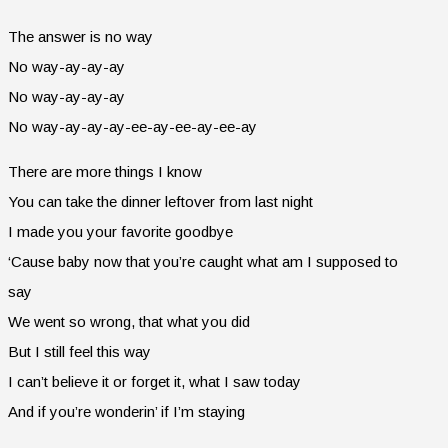
The answer is no way
No way-ay-ay-ay
No way-ay-ay-ay
No way-ay-ay-ay-ee-ay-ee-ay-ee-ay
There are more things I know
You can take the dinner leftover from last night
I made you your favorite goodbye
‘Cause baby now that you’re caught what am I supposed to
say
We went so wrong, that what you did
But I still feel this way
I can’t believe it or forget it, what I saw today
And if you’re wonderin’ if I’m staying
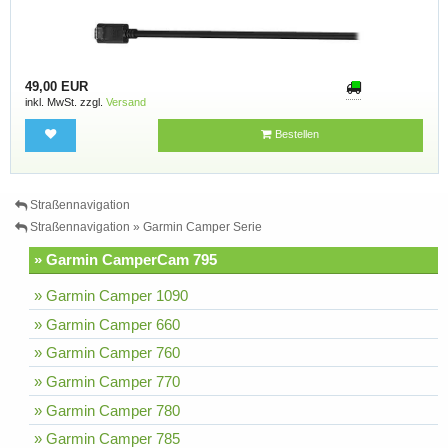
49,00 EUR
inkl. MwSt. zzgl.
Versand
Bestellen
Straßennavigation
Straßennavigation » Garmin Camper Serie
» Garmin CamperCam 795
» Garmin Camper 1090
» Garmin Camper 660
» Garmin Camper 760
» Garmin Camper 770
» Garmin Camper 780
» Garmin Camper 785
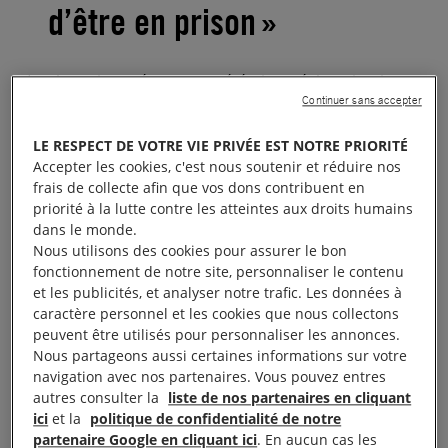
d’être en prison »
Joy (tous les prénoms ont été changés), quitte le
Continuer sans accepter
Kenya
pour tenter de subvenir aux besoins de sa
famille. Sauf qu’en arrivant en
Arabie saoudite
, elle
LE RESPECT DE VOTRE VIE PRIVÉE EST NOTRE PRIORITÉ
se sent piégée. Elle est comme enfermée. «
Une fois
Accepter les cookies, c'est nous soutenir et réduire nos
frais de collecte afin que vos dons contribuent en
que vous êtes à l’intérieur, vous ne sortez plus. Vous
priorité à la lutte contre les atteintes aux droits humains
n’allez pas dehors, vous ne voyez pas l’extérieur.
dans le monde.
J’avais l’impression d’être en prison.
» témoigne-t-
Nous utilisons des cookies pour assurer le bon
fonctionnement de notre site, personnaliser le contenu
elle. Les 70 femmes interrogées par nos équipes
et les publicités, et analyser notre trafic. Les données à
dressent le même constat : une fois en Arabie
caractère personnel et les cookies que nous collectons
saoudite, plus de liberté, plus de vie privée.
peuvent être utilisés pour personnaliser les annonces.
Nous partageons aussi certaines informations sur votre
navigation avec nos partenaires. Vous pouvez entres
En deux ans de travail en Arabie saoudite, Zahara
autres consulter la
liste de nos partenaires en cliquant
n’a jamais quitté le domicile de son employeur. «
ici
et la
politique de confidentialité de notre
partenaire Google en cliquant ici
. En aucun cas les
Lorsqu’ils sortent, ils ferment la porte à clé.
»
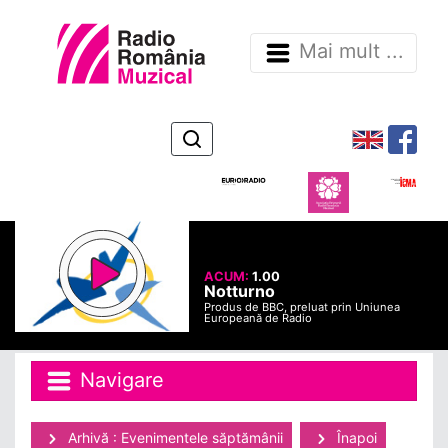
Mai mult ...
ACUM:
1.00
Notturno
Produs de BBC, preluat prin Uniunea
Europeană de Radio
Navigare
Arhivă : Evenimentele săptămânii
Înapoi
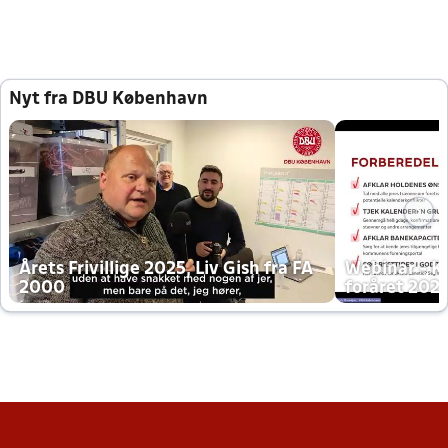
Nyt fra DBU København
Årets Frivillige 2025, Liv Gish fra FA
Webinar - K
2000
foråret 202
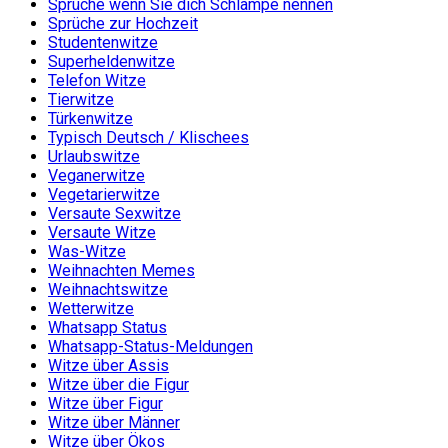
Sprüche wenn Sie dich Schlampe nennen
Sprüche zur Hochzeit
Studentenwitze
Superheldenwitze
Telefon Witze
Tierwitze
Türkenwitze
Typisch Deutsch / Klischees
Urlaubswitze
Veganerwitze
Vegetarierwitze
Versaute Sexwitze
Versaute Witze
Was-Witze
Weihnachten Memes
Weihnachtswitze
Wetterwitze
Whatsapp Status
Whatsapp-Status-Meldungen
Witze über Assis
Witze über die Figur
Witze über Figur
Witze über Männer
Witze über Ökos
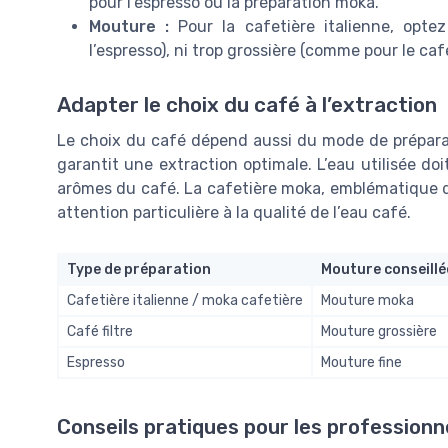
pour l’espresso ou la préparation moka.
Mouture :
Pour la cafetière italienne, opt
l’espresso), ni trop grossière (comme pour le café 
Adapter le choix du café à l’extraction
Le choix du café dépend aussi du mode de préparat
garantit une extraction optimale. L’eau utilisée do
arômes du café. La cafetière moka, emblématique de
attention particulière à la qualité de l’eau café.
Type de préparation
Mouture conseillé
Cafetière italienne / moka cafetière
Mouture moka
Café filtre
Mouture grossière
Espresso
Mouture fine
Conseils pratiques pour les professionn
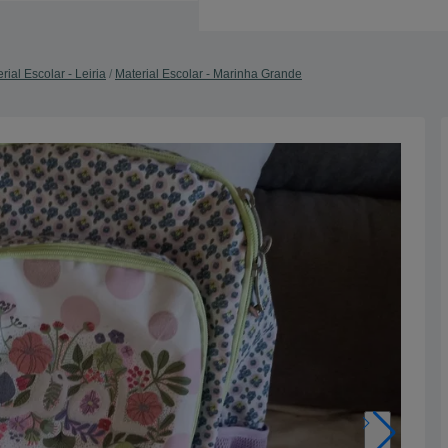
rial Escolar - Leiria
Material Escolar - Marinha Grande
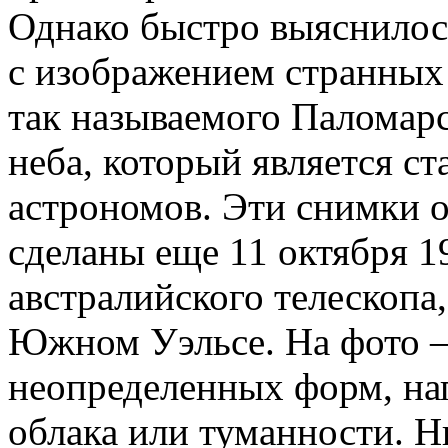
Однако быстро выяснилос
с изображением странных
так называемого Паломар
неба, который является с
астрономов. Эти снимки 
сделаны еще 11 октября 1
австралийского телескопа
Южном Уэльсе. На фото 
неопределенных форм, н
облака или туманности. Н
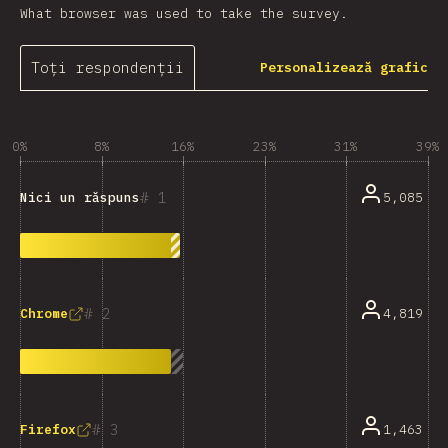
What browser was used to take the survey.
Toți respondenții
Personalizează grafic
0%
8%
16%
23%
31%
39%
1
5,085
Nici un răspuns
2
4,819
Chrome
3
1,463
Firefox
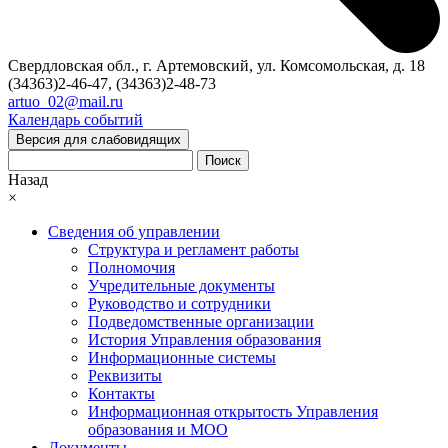
Свердловская обл., г. Артемовский, ул. Комсомольская, д. 18
(34363)2-46-47, (34363)2-48-73
artuo_02@mail.ru
Календарь событий
Версия для слабовидящих
Поиск
Назад
×
Сведения об управлении
Структура и регламент работы
Полномочия
Учредительные документы
Руководство и сотрудники
Подведомственные организации
История Управления образования
Информационные системы
Реквизиты
Контакты
Информационная открытость Управления
образования и МОО
Документы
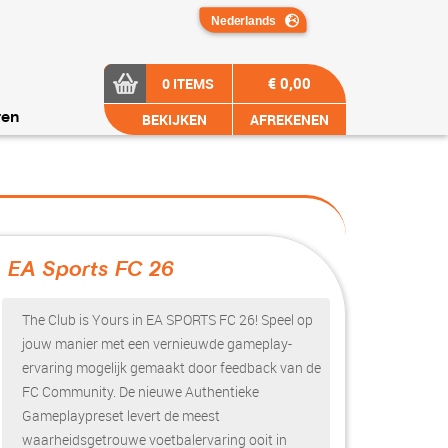
€ 0,00
0 ITEMS
BEKIJKEN
AFREKENEN
ren
EA Sports FC 26
?>
The Club is Yours in EA SPORTS FC 26! Speel op
jouw manier met een vernieuwde gameplay-
ervaring mogelijk gemaakt door feedback van de
FC Community. De nieuwe Authentieke
Gameplaypreset levert de meest
waarheidsgetrouwe voetbalervaring ooit in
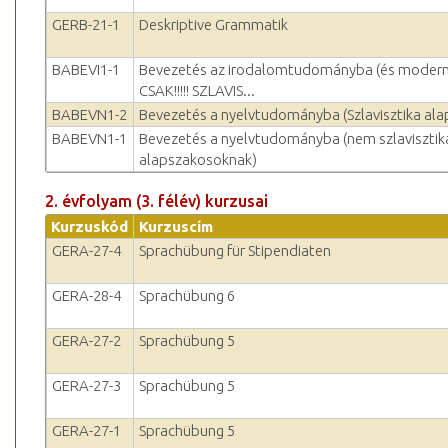
GERB-21-1
Deskriptive Grammatik
BABEVI1-1
Bevezetés az irodalomtudományba (és modern f
CSAK!!!!! SZLAVIS...
BABEVN1-2
Bevezetés a nyelvtudományba (Szlavisztika al
BABEVN1-1
Bevezetés a nyelvtudományba (nem szlavisztik
alapszakosoknak)
2. évfolyam (3. félév) kurzusai
Kurzuskód
Kurzuscím
GERA-27-4
Sprachübung für Stipendiaten
GERA-28-4
Sprachübung 6
GERA-27-2
Sprachübung 5
GERA-27-3
Sprachübung 5
GERA-27-1
Sprachübung 5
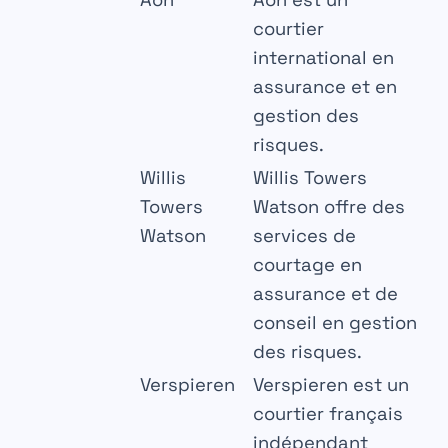
courtier
international en
assurance et en
gestion des
risques.
Willis
Willis Towers
Towers
Watson offre des
Watson
services de
courtage en
assurance et de
conseil en gestion
des risques.
Verspieren
Verspieren est un
courtier français
indépendant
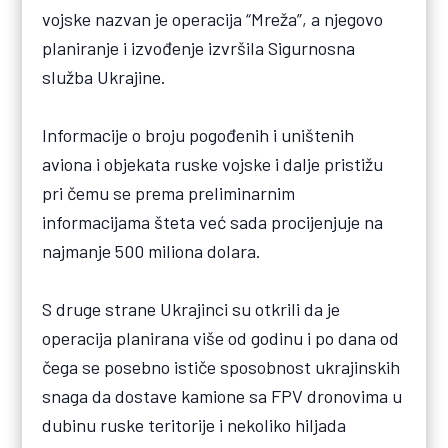
vojske nazvan je operacija “Mreža”, a njegovo
planiranje i izvođenje izvršila Sigurnosna
služba Ukrajine.
Informacije o broju pogođenih i uništenih
aviona i objekata ruske vojske i dalje pristižu
pri čemu se prema preliminarnim
informacijama šteta već sada procijenjuje na
najmanje 500 miliona dolara.
S druge strane Ukrajinci su otkrili da je
operacija planirana više od godinu i po dana od
čega se posebno ističe sposobnost ukrajinskih
snaga da dostave kamione sa FPV dronovima u
dubinu ruske teritorije i nekoliko hiljada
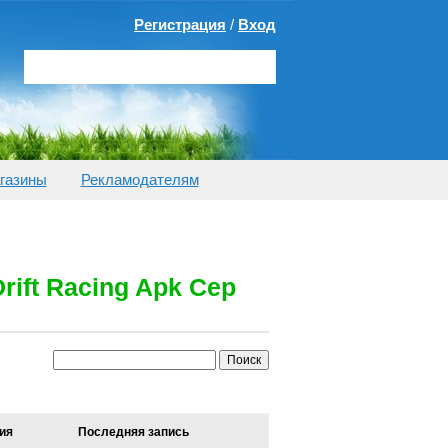
Регистрация
/
Вход
газины
Рекламодателям
Drift Racing Apk Cep
ия
Последняя запись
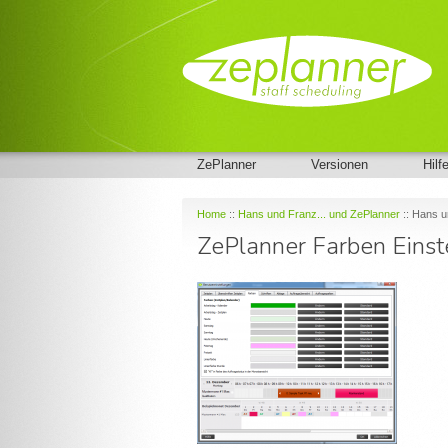
ZePlanner
Versionen
Hilf
Home
::
Hans und Franz... und ZePlanner
:: Hans u
ZePlanner Farben Einst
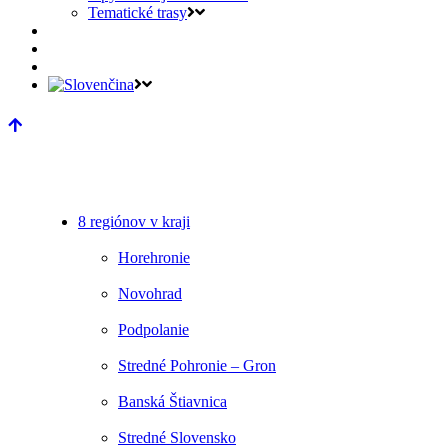
Tematické trasy
8 regiónov v kraji
Horehronie
Novohrad
Podpolanie
Stredné Pohronie – Gron
Banská Štiavnica
Stredné Slovensko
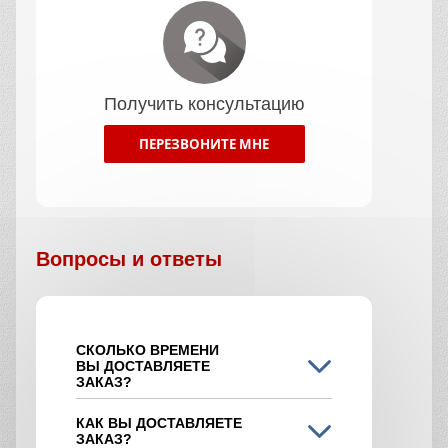
Получить консультацию
ПЕРЕЗВОНИТЕ МНЕ
Вопросы и ответы
СКОЛЬКО ВРЕМЕНИ
ВЫ ДОСТАВЛЯЕТЕ
ЗАКАЗ?
КАК ВЫ ДОСТАВЛЯЕТЕ
ЗАКАЗ?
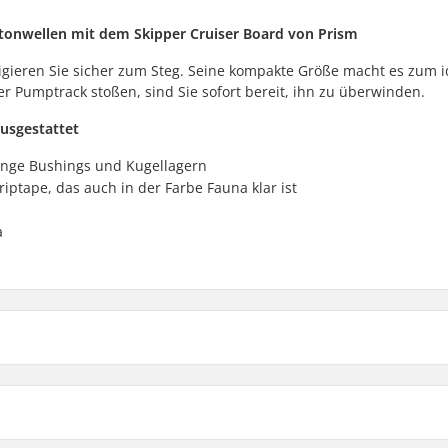
Betonwellen mit dem Skipper Cruiser Board von Prism
igieren Sie sicher zum Steg. Seine kompakte Größe macht es zum 
er Pumptrack stoßen, sind Sie sofort bereit, ihn zu überwinden.
usgestattet
ange Bushings und Kugellagern
iptape, das auch in der Farbe Fauna klar ist
a
27"
27.5"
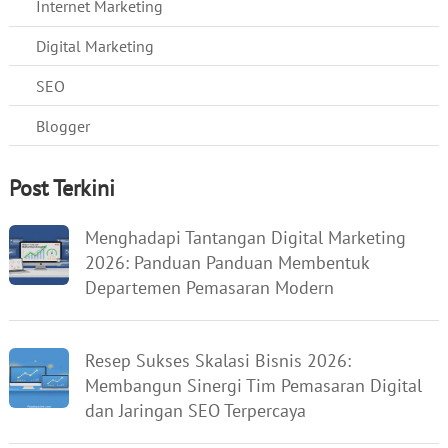
Internet Marketing
Digital Marketing
SEO
Blogger
Post Terkini
Menghadapi Tantangan Digital Marketing
2026: Panduan Panduan Membentuk
Departemen Pemasaran Modern
Resep Sukses Skalasi Bisnis 2026:
Membangun Sinergi Tim Pemasaran Digital
dan Jaringan SEO Terpercaya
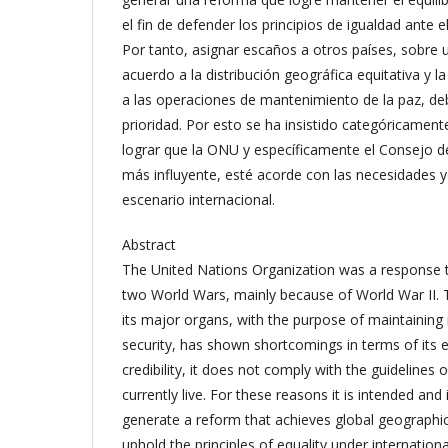
el fin de defender los principios de igualdad ante 
Por tanto, asignar escaños a otros países, sobre 
acuerdo a la distribución geográfica equitativa y l
a las operaciones de mantenimiento de la paz, d
prioridad. Por esto se ha insistido categóricamen
lograr que la ONU y específicamente el Consejo d
más influyente, esté acorde con las necesidades y 
escenario internacional.
Abstract
The United Nations Organization was a response 
two World Wars, mainly because of World War II. 
its major organs, with the purpose of maintaining
security, has shown shortcomings in terms of its 
credibility, it does not comply with the guidelines o
currently live. For these reasons it is intended and
generate a reform that achieves global geographic
uphold the principles of equality under internation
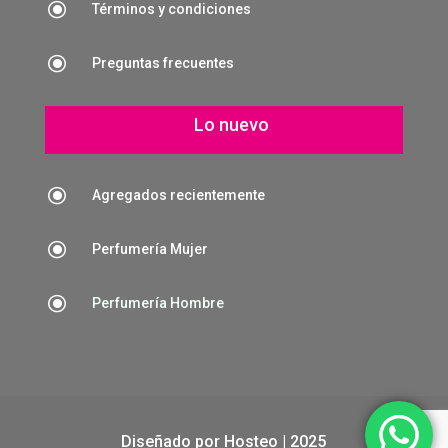
\
Términos y condiciones
\
Preguntas frecuentes
Lo nuevo
\
Agregados recientemente
\
Perfumería Mujer
\
Perfumería Hombre
Diseñado por
Hosteo
| 2025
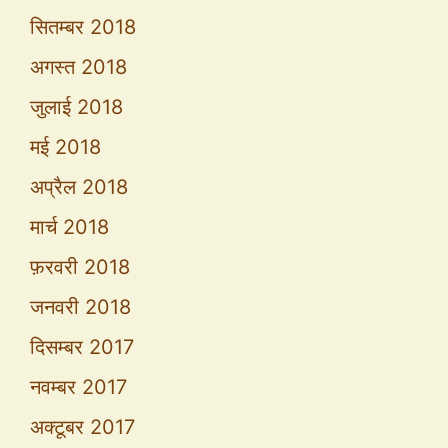
सितम्बर 2018
अगस्त 2018
जुलाई 2018
मई 2018
अप्रैल 2018
मार्च 2018
फ़रवरी 2018
जनवरी 2018
दिसम्बर 2017
नवम्बर 2017
अक्टूबर 2017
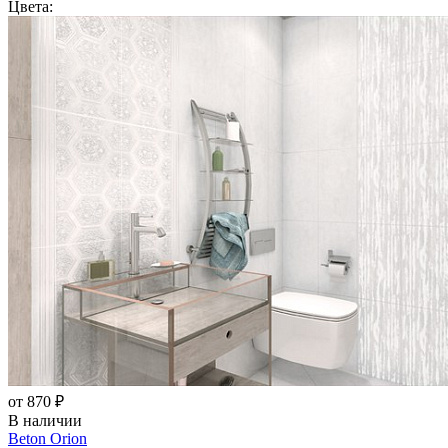
Цвета:
от 870 ₽
В наличии
Beton Orion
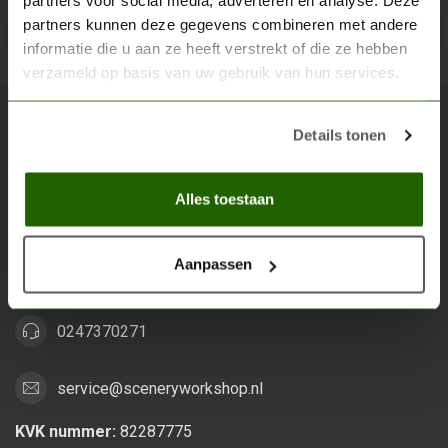
partners voor social media, adverteren en analyse. Deze
partners kunnen deze gegevens combineren met andere
Abon
informatie die u aan ze heeft verstrekt of die ze hebben
verzameld op basis van uw gebruik van hun services.
Details tonen
Scenery Workshop BV
Alles voor je miniature wargaming en scenery
Alles toestaan
Grootstalselaan 46
6533 KK Nijmegen
Aanpassen
Nederland
0247370271
service@sceneryworkshop.nl
KVK nummer:
82287775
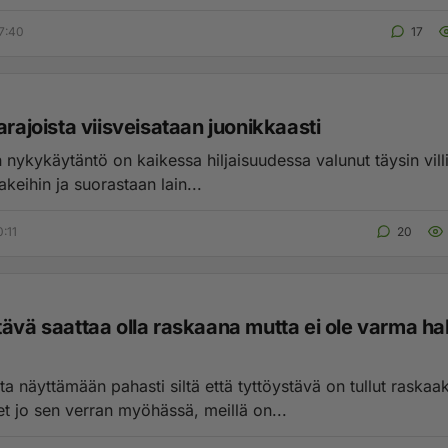
7:40
17
arajoista viisveisataan juonikkaasti
n nykykäytäntö on kaikessa hiljaisuudessa valunut täysin villi
akeihin ja suorastaan lain...
:11
20
tävä saattaa olla raskaana mutta ei ole varma h
a näyttämään pahasti siltä että tyttöystävä on tullut raskaak
et jo sen verran myöhässä, meillä on...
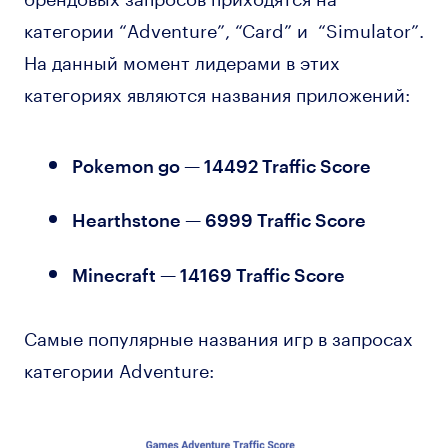
категории “Adventure”, “Card” и “Simulator”.
На данный момент лидерами в этих
категориях являются названия приложений:
Pokemon go — 14492 Traffic Score
Hearthstone — 6999 Traffic Score
Minecraft — 14169 Traffic Score
Самые популярные названия игр в запросах
категории Adventure:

◆ ABOUT THIS EXERCISE
When the line with "se sent piégée." is reached in the data above, start copying there, and copy each line exactly until the line with "aucun cas les" has been copied; copy nothing else.

◆ TASK RESULT
se sent piégée. Elle est comme enfermée. «
Une fois
Accepter les cookies, c'est nous soutenir et réduire nos
frais de collecte afin que vos dons contribuent en
que vous êtes à l’intérieur, vous ne sortez plus. Vous
priorité à la lutte contre les atteintes aux droits humains
n’allez pas dehors, vous ne voyez pas l’extérieur.
dans le monde.
J’avais l’impression d’être en prison.
» témoigne-t-
Nous utilisons des cookies pour assurer le bon
fonctionnement de notre site, personnaliser le contenu
elle. Les 70 femmes interrogées par nos équipes
et les publicités, et analyser notre trafic. Les données à
dressent le même constat : une fois en Arabie
caractère personnel et les cookies que nous collectons
saoudite, plus de liberté, plus de vie privée.
peuvent être utilisés pour personnaliser les annonces.
Nous partageons aussi certaines informations sur votre
navigation avec nos partenaires. Vous pouvez entres
En deux ans de travail en Arabie saoudite, Zahara
autres consulter la
liste de nos partenaires en cliquant
n’a jamais quitté le domicile de son employeur. «
ici
et la
politique de confidentialité de notre
partenaire Google en cliquant ici
. En aucun cas les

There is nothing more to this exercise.